Given records:
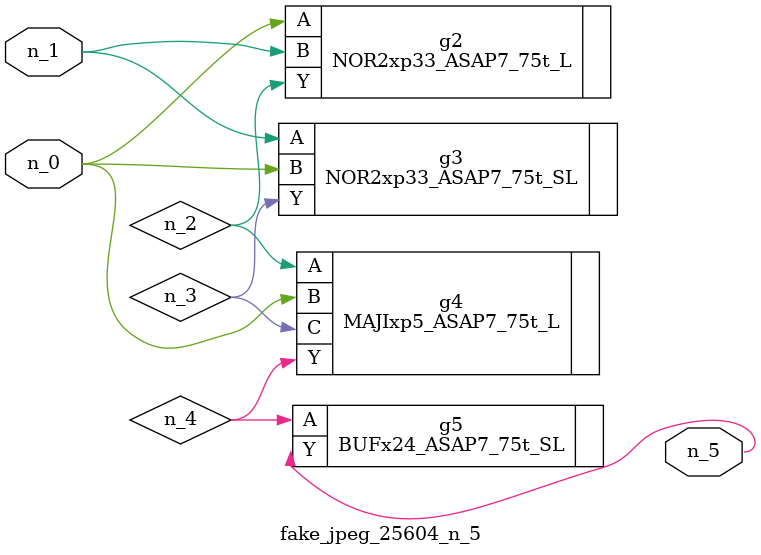
<source format=v>
module fake_jpeg_25604_n_5 (n_0, n_1, n_5);

input n_0;
input n_1;

output n_5;

wire n_3;
wire n_2;
wire n_4;

NOR2xp33_ASAP7_75t_L g2 ( 
.A(n_0),
.B(n_1),
.Y(n_2)
);

NOR2xp33_ASAP7_75t_SL g3 ( 
.A(n_1),
.B(n_0),
.Y(n_3)
);

MAJIxp5_ASAP7_75t_L g4 ( 
.A(n_2),
.B(n_0),
.C(n_3),
.Y(n_4)
);

BUFx24_ASAP7_75t_SL g5 ( 
.A(n_4),
.Y(n_5)
);


endmodule
</source>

The task:
Reproduce every record exactly; images stay out.

Written solution:
<source format=v>
module fake_jpeg_25604_n_5 (n_0, n_1, n_5);

input n_0;
input n_1;

output n_5;

wire n_3;
wire n_2;
wire n_4;

NOR2xp33_ASAP7_75t_L g2 ( 
.A(n_0),
.B(n_1),
.Y(n_2)
);

NOR2xp33_ASAP7_75t_SL g3 ( 
.A(n_1),
.B(n_0),
.Y(n_3)
);

MAJIxp5_ASAP7_75t_L g4 ( 
.A(n_2),
.B(n_0),
.C(n_3),
.Y(n_4)
);

BUFx24_ASAP7_75t_SL g5 ( 
.A(n_4),
.Y(n_5)
);


endmodule
</source>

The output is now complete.